Canadian celebrities involved in the campaign include Olympic medalist Adam van Koeverden, legendary singer Anne Murray, hockey legend Darryl Sittler, actress Emmanuelle Chriqui, actor Neil Crone and colon cancer survivor Pamela Wallin.
“We are pleased and honoured to have these well-known Canadians on board with our campaign,” said Amy Elmaleh, co-founder of Colon Cancer Canada. “They all have a personal story that brought them to Colon Cancer Canada and we couldn’t be more proud of them for stepping up and giving their time to help us get our important message across.”
Colon cancer is the second leading cause of both male and female cancer-related deaths in Canada. In 2011, over 22,200 Canadians were diagnosed with colon cancer, and almost half of those diagnosed died simply because they found out too late. Colon cancer is one of the most preventable forms of cancer and, if detected early, over 90 per cent of cases should result in a full recovery.
There is no single identifiable cause for developing colon cancer, but there are several risk factors, including a family history of colon cancer, age (risk increases from the age of 50), polyps present in the colon or rectum, a high-fat diet, an inactive lifestyle, obesity and inflammatory bowel disease.
Signs and symptoms of colon cancer can include a change in bowel movements, blood in stool, abdominal discomfort, unexplainable weight loss, the feeling that the bowel is not emptying completely, stools that are narrower than usual, and increased fatigue and weakness. Anyone over 50 should be screened, regardless of family history, and screenings should take place even earlier for those at higher risk.

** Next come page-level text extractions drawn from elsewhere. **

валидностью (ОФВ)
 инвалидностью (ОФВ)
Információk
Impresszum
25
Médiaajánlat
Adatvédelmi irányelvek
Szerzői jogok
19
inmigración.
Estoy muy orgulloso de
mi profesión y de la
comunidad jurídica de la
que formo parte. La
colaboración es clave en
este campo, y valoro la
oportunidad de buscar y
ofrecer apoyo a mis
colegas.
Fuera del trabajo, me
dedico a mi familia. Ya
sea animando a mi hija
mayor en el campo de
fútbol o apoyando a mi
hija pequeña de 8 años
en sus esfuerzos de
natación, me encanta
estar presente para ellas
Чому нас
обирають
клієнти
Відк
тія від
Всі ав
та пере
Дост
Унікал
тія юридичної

“One of the issues surrounding colon cancer, and the reason so many people don’t get the help they need, is the fear of talking about it,” says Elmaleh. “For some reason, there is a stigma attached to the disease that we need to dispel and do so quickly. We are hoping our PSA campaign will get the word out that knowing the signs of colon cancer and talking about it with your family and your doctor will result in prevention and an effective cure.”

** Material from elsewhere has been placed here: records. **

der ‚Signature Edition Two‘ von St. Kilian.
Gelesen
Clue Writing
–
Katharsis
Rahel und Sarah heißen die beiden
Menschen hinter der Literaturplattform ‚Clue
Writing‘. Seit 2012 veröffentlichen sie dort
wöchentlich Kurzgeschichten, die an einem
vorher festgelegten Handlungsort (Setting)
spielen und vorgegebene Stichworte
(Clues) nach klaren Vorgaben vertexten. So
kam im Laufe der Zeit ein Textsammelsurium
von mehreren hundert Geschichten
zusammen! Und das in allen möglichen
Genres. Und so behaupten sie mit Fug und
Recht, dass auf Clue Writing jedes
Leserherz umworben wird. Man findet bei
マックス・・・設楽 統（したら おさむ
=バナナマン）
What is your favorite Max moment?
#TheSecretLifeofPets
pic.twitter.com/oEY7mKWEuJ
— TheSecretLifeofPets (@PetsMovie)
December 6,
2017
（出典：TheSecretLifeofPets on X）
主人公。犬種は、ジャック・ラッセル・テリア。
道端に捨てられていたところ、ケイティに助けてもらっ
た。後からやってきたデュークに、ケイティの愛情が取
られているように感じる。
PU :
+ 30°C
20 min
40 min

The PSAs, which will be aired throughout 2012, are available for download from the Colon Cancer Canada website at www.coloncancercanada.ca. The message is simple: talk to your doctor and take a simple test because not knowing is not the answer.

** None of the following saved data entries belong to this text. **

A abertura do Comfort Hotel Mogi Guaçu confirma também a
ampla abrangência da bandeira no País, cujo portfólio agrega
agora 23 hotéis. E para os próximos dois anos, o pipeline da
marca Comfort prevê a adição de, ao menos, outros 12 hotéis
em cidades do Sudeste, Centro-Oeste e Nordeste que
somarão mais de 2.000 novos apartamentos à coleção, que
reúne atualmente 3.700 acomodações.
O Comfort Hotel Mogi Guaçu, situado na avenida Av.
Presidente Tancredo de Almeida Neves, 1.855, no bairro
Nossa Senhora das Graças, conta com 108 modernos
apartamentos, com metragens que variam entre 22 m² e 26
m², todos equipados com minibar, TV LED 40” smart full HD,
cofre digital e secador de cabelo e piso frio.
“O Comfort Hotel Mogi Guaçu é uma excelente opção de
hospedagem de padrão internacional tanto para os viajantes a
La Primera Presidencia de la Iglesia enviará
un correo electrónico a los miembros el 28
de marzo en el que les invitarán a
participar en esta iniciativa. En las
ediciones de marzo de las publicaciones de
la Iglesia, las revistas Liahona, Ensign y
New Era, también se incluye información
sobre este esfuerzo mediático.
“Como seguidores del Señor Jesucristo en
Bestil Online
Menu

In addition to Colon Cancer Awareness month and the PSA campaign, there are a number of activities taking place in 2012 to help raise awareness of colon cancer, including the 2012 Anne Murray Charity Golf Classic and Colon Cancer Canada’s 16th Annual “Push for Your Tush” Walk/Run which will take place in cities across the country this summer. These popular and successful fundraising events are excellent opportunities to bring together patients, family members and friends to help make a difference.
Colon Cancer Canada was started in 1996 with a mission to raise public awareness of this deadly disease. To date, with the help of hundreds of committed volunteers across the country, Colon Cancer Canada has raised more than $6.6 million, $2.5 million of which has been raised through the annual walks and runs.
Colon Cancer Canada is making a significant impact on this disease by financially assisting research efforts to find a cure and by offering a network of support for patients and families.